Create multiple images from an array of text prompts using the Flux Schnell model, with customizable aspect ratio, quality, and format. Ideal for generating diverse visuals quickly.

Instructions

Generate multiple images from an array of prompts using Flux Schnell model

Input Schema

TableJSON Schema

Name	Required	Description	Default
`aspect_ratio`	No	Aspect ratio for the generated image	1:1
`disable_safety_checker`	No	Disable safety checker for generated images.
`go_fast`	No	Run faster predictions with model optimized for speed (currently fp8 quantized); disable to run in original bf16
`megapixels`	No	Approximate number of megapixels for generated image	1
`num_inference_steps`	No	Number of denoising steps. 4 is recommended, and lower number of steps produce lower quality outputs, faster.
`output_format`	No	Format of the output images	webp
`output_quality`	No	Quality when saving the output images, from 0 to 100. 100 is best quality, 0 is lowest quality. Not relevant for .png outputs
`prompts`	Yes	Array of text descriptions for the images to generate
`seed`	No	Random seed. Set for reproducible generation
`support_image_mcp_response_type`	No	Disable if the image type is not supported in the response, if it's Cursor app for example

Implementation Reference

src/tools/generateMultipleImages.ts:13-80 (handler)

The main handler function that generates multiple images in parallel using the Replicate API with Flux Schnell model, processes results into MCP-compatible content including text descriptions and optional embedded images.

********

» **Set task A**
Answer these from the Flux Schnell tool description:
(i) What is the default output format for the images?
(ii) Which input is required?
(iii) Which API does the main handler use to generate the images?
» **Set task B**
In the input schema of the Flux Schnell tool description, which inputs have a default value in the Default column? List each one with its default.
» **Set task C**
Continue the Flux Schnell tool description from its final sentence.

» **Record set**
********

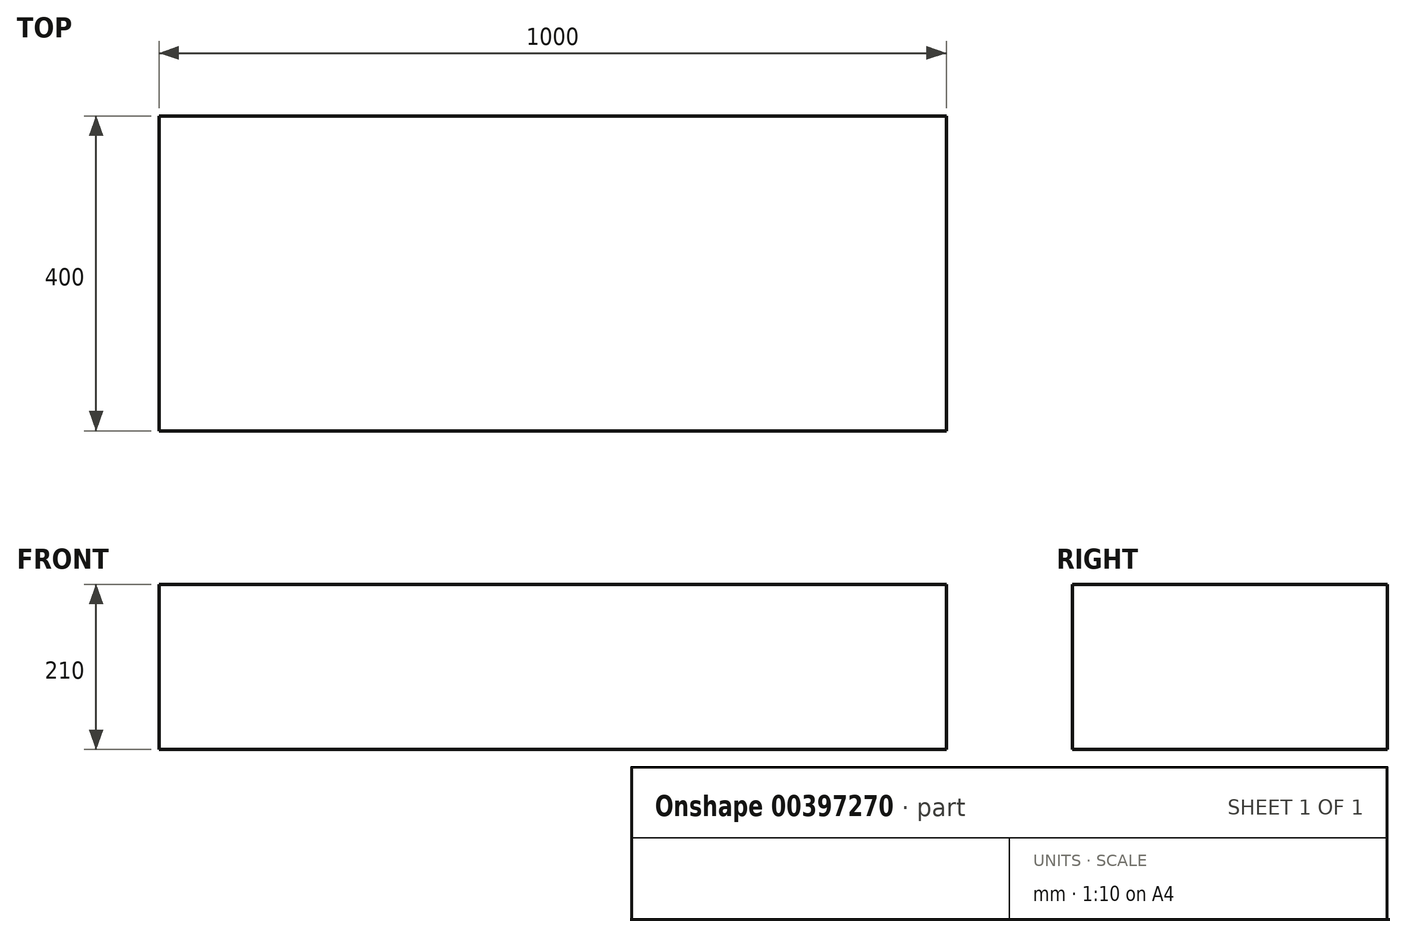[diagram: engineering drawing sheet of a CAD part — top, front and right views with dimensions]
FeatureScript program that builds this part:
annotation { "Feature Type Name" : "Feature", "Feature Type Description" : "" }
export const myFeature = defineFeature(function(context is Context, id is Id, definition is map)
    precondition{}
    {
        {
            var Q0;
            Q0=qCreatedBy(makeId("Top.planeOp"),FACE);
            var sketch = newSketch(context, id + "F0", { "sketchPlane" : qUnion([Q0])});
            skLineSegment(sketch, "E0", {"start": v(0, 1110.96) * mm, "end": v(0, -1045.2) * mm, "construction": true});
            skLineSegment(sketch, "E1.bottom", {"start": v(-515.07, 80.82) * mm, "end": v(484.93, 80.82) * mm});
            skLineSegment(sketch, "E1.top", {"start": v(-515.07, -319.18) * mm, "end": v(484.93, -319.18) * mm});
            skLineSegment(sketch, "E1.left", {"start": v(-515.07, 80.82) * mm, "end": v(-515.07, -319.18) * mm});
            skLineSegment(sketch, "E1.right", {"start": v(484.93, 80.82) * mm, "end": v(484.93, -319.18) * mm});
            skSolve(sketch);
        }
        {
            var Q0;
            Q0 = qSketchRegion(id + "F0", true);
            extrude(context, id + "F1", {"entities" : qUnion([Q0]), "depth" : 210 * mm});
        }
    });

********

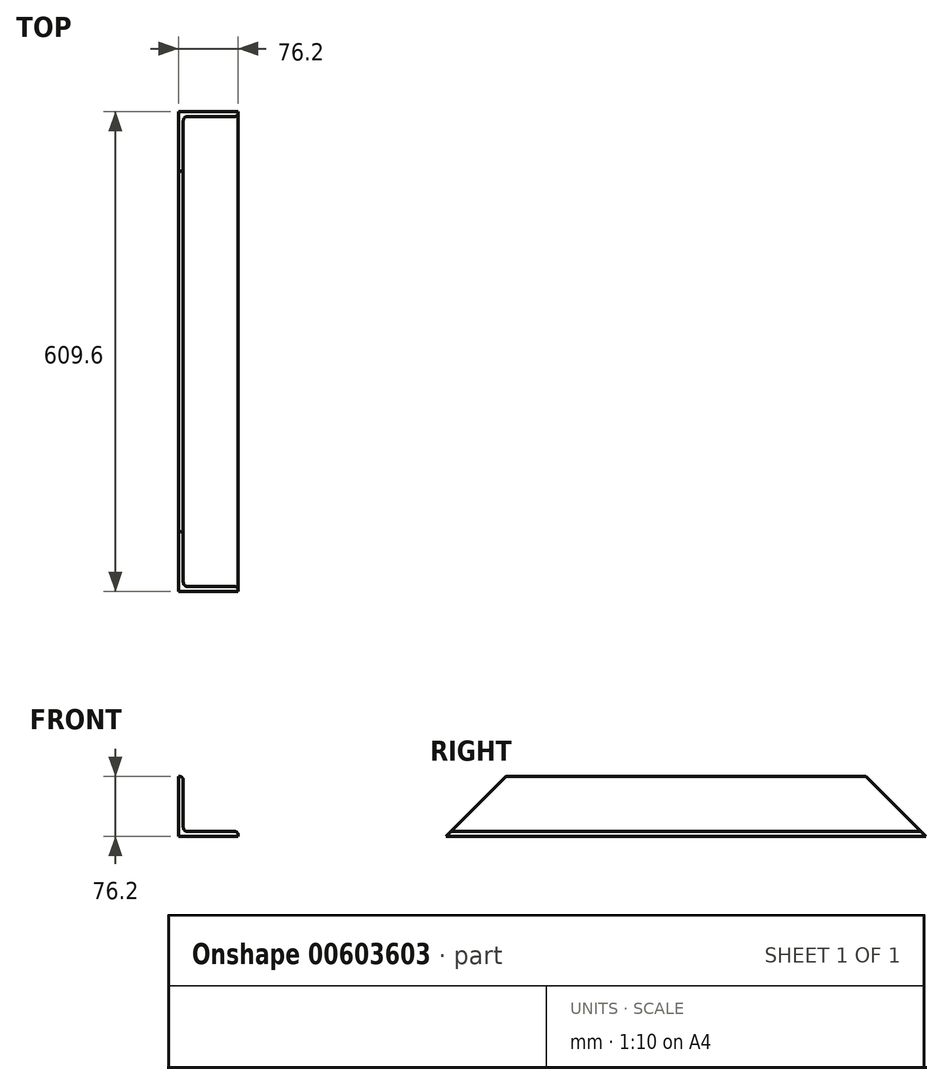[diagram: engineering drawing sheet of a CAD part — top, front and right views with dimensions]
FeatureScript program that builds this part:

********

» **Final result A**
(i) webp
(ii) `prompts`
(iii) The Replicate API

» **Final result B**
`aspect_ratio`: 1:1
`megapixels`: 1
`output_format`: webp

» **Final result C**
export const registerGenerateMultipleImagesTool = async (
  input: MultiImageGenerationParams
): Promise<CallToolResult> => {
  const { prompts, support_image_mcp_response_type, ...commonParams } = input;
  try {
    // Process all prompts in parallel
    const generationPromises = prompts.map(async (prompt) => {
      const [output] = (await replicate.run(CONFIG.imageModelId, {
        input: {
          prompt,
          ...commonParams,
        },
      })) as [FileOutput];

      const imageUrl = output.url() as unknown as string;

      if (support_image_mcp_response_type) {
        const imageBase64 = await outputToBase64(output);
        return {
          prompt,
          imageUrl,
          imageBase64,
        };
      }

      return {
        prompt,
        imageUrl,
      };
    });

    // Wait for all image generation to complete
    const results = await Promise.all(generationPromises);

    // Build response content
    const responseContent: (TextContent | ImageContent)[] = [];

    // Add intro text
    responseContent.push({
      type: "text",
      text: `Generated ${results.length} images based on your prompts:`,
    } as TextContent);

    // Add each image with its prompt
    for (const result of results) {
      responseContent.push({
        type: "text",
        text: `\n\nPrompt: "${result.prompt}"\nImage URL: ${result.imageUrl}`,
      } as TextContent);

      if (support_image_mcp_response_type && result.imageBase64) {
        responseContent.push({
          type: "image",
          data: result.imageBase64,
          mimeType: `image/${
            input.output_format === "jpg" ? "jpeg" : input.output_format
          }`,
        } as ImageContent);
      }
    }

    return {
      content: responseContent,
    };
  } catch (error) {
    handleError(error);
  }
};

src/types/index.ts:135-204 (schema)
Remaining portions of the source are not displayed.